* **TASKS FOR THIS EXERCISE**:
**1.** In the commentary on UN tribunal judgments, swap "democracy" for "republic" and write out the passage starting at "Making Sense of it All - IIIn" and ending at "his wisdom mode).".
**2.** Convert the lines of the listing, starting at the first line of the listing and ending at the line that contains "scientific name: Tinantia anomala", into a Markdown table with the columns Row and Line, leaving out blank lines.

* **READING PASSAGE**:
Making Sense of it All – II

Making Sense of it All - IIIn a democratic framework nothing is flawless, but the real strength of a true democracy is its ability to correct the flaws in time and eliminate repetition.” Indian Cabinet Minister (probably in his wisdom mode).

Reading through the judgments, orders, etc. especially of late 2009 and of the UNDTs in all the three locations; New York, Geneva and Nairobi; may bring about a sense of relief and a glimmer of hope that up to now the judges seem being allowed to function independently and without interference, fear or outside influence.

Some of their orders have exposed the systemic problems and gaps in the present system-wide regulations, rules, procedures and methods of operation; for example:

  1. UN Admin Tribunal Judgement # 1495 of 23 Dec 2009 – Case of Kofi Annan vs UNJSPF exposed the lack of understanding or mis-judgment on the part of the latter, the distinction between the status of the UN Secretary General (elected by the UN General Assembly for a specific term of office as World Number One Citizen), and on the other hand the status of other international civil servants appointed by or under the authority of the UN Secretary General with different series of UN Staff Regulations and Rules.

* **THE DATA**:
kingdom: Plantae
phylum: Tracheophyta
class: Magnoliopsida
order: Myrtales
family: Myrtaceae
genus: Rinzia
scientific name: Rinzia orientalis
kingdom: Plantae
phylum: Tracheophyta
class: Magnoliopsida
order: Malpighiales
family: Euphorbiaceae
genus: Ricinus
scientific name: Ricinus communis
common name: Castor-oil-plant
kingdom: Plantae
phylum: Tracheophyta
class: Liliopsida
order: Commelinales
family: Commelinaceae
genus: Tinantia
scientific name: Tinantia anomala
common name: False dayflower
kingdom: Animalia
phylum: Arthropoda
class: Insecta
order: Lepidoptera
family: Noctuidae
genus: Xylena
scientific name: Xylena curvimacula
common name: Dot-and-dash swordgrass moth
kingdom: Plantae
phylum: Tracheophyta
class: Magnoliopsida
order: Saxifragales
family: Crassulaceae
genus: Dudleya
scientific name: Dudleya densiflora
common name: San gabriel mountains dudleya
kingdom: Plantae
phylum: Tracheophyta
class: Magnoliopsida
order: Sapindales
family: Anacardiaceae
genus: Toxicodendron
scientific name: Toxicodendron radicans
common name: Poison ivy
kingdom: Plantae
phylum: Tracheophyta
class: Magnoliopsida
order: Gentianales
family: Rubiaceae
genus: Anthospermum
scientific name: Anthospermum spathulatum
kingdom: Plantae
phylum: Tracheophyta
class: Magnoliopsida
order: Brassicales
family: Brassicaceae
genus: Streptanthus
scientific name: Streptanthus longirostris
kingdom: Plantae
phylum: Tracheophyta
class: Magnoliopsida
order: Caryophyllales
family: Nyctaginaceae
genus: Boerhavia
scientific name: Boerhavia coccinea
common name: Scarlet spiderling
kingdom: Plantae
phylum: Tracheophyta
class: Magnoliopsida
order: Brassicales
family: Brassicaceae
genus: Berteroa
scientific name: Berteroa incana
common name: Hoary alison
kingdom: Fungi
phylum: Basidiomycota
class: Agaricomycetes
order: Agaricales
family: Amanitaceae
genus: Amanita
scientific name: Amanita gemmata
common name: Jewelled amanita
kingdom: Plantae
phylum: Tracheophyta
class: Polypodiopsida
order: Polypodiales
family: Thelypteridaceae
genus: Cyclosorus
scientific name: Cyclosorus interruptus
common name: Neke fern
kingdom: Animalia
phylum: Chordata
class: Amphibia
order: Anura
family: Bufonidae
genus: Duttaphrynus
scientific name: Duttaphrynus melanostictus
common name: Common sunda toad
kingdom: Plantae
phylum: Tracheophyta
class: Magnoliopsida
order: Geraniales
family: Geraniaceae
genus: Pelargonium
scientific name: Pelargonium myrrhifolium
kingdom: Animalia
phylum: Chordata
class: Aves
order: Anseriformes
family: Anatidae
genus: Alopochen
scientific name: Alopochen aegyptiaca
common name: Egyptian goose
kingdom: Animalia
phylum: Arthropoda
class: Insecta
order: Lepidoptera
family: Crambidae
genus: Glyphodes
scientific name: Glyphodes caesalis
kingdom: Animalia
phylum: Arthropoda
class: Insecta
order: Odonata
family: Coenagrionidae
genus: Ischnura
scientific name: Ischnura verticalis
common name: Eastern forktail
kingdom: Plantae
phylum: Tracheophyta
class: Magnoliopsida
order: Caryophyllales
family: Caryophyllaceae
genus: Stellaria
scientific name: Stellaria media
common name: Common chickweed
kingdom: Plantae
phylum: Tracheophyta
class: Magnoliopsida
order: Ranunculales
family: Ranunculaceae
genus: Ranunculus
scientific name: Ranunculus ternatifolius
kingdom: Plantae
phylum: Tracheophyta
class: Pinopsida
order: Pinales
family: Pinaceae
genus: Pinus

* **FINAL ANSWERS**:
**1.**
Making Sense of it All - IIIn a democratic framework nothing is flawless, but the real strength of a true republic is its ability to correct the flaws in time and eliminate repetition.” Indian Cabinet Minister (probably in his wisdom mode).

**2.**
| Row | Line |
|---|---|
| 1 | kingdom: Plantae |
| 2 | phylum: Tracheophyta |
| 3 | class: Magnoliopsida |
| 4 | order: Myrtales |
| 5 | family: Myrtaceae |
| 6 | genus: Rinzia |
| 7 | scientific name: Rinzia orientalis |
| 8 | kingdom: Plantae |
| 9 | phylum: Tracheophyta |
| 10 | class: Magnoliopsida |
| 11 | order: Malpighiales |
| 12 | family: Euphorbiaceae |
| 13 | genus: Ricinus |
| 14 | scientific name: Ricinus communis |
| 15 | common name: Castor-oil-plant |
| 16 | kingdom: Plantae |
| 17 | phylum: Tracheophyta |
| 18 | class: Liliopsida |
| 19 | order: Commelinales |
| 20 | family: Commelinaceae |
| 21 | genus: Tinantia |
| 22 | scientific name: Tinantia anomala |